Illustrating NH’s strict enforcement of trust and will no-contest clauses, the Probate Court in Volpe v. Volpe ordered that a beneficiary’s filing of a claim that did not survive a motion to dismiss requires his disinheritance under the terms of the trust. As discussed in a prior post, the trustee whom we represent provided beneficiaries a notice that accelerated the statute of limitations for trust contests and the beneficiary, nonetheless, filed a late challenge. We moved to dismiss, which the court granted, rejecting the contestant’s arguments that the limitations period should be extended on equitable grounds.
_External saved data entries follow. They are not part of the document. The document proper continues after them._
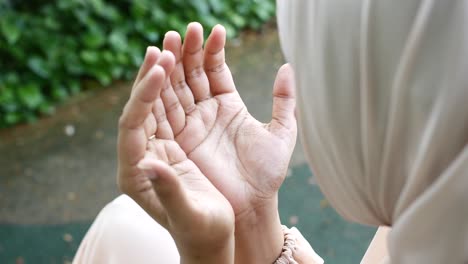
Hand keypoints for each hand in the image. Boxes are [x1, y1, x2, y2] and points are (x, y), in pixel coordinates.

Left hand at [117, 48, 234, 263]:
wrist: (212, 237)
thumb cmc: (202, 233)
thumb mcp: (188, 216)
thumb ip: (169, 192)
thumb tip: (150, 165)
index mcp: (136, 173)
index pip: (132, 125)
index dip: (144, 95)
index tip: (161, 67)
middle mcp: (143, 154)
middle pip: (142, 107)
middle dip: (152, 75)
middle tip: (164, 44)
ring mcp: (159, 145)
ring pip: (159, 102)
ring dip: (165, 73)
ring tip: (173, 44)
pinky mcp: (177, 141)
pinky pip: (175, 107)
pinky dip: (180, 86)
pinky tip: (184, 65)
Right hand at [161, 23, 296, 261]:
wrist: (250, 207)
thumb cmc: (267, 174)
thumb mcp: (282, 133)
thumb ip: (284, 100)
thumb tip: (286, 65)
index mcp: (228, 106)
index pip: (216, 70)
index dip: (215, 50)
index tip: (216, 30)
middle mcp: (206, 112)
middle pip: (193, 74)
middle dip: (189, 51)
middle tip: (186, 29)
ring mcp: (190, 124)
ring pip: (177, 87)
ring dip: (173, 63)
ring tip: (171, 39)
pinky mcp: (178, 137)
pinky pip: (167, 108)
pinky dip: (162, 88)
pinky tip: (161, 67)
We then moved for summary judgment to enforce the trust’s no-contest clause. Citing RSA 564-B:10-1014(b), which provides that “[a] no-contest provision shall be unenforceable to the extent that the trust is invalid because of fraud, duress, undue influence, lack of capacity, or any other reason,” the contestant argued that he was entitled to prove the invalidity of the trust before the no-contest clause could be enforced, which the Court (Cassavechia, Judicial Referee) rejected:
The Court respectfully disagrees with the Petitioner that in order to apply the in terrrorem clause in this case, it must allow litigation previously foreclosed concerning the validity of the Clara Trust amendments. As noted supra, RSA 564-B:10-1014 directs that the intent of the Grantor be enforced to the greatest extent possible. Here, Clara Volpe directed that her intent was “to limit the amount of any future litigation by and among her children.” Here, Gary Volpe, through his own lack of diligence, is precluded from further substantive challenge to the amendments. Accordingly, they must stand as valid. It therefore would be contrary to the intent of Clara Volpe, as expressed in those amendments, to allow further litigation that would not, in itself, invalidate the amendments, but rather would only forestall application of the now-determined valid in terrorem clause. As such, this Court may not allow, see RSA 564-B:10114(d), further challenge to the Clara Trust. The Motion for Summary Judgment is accordingly Granted.
“A no-contest provision shall be enforceable according to the express terms of the no-contest provision without regard to the presence or absence of probable cause for, or the beneficiary’s good or bad faith in, taking the action that would justify the complete or partial forfeiture of the beneficiary’s interest….” RSA 564-B:10-1014(b). Volpe illustrates that this mandate will be enforced.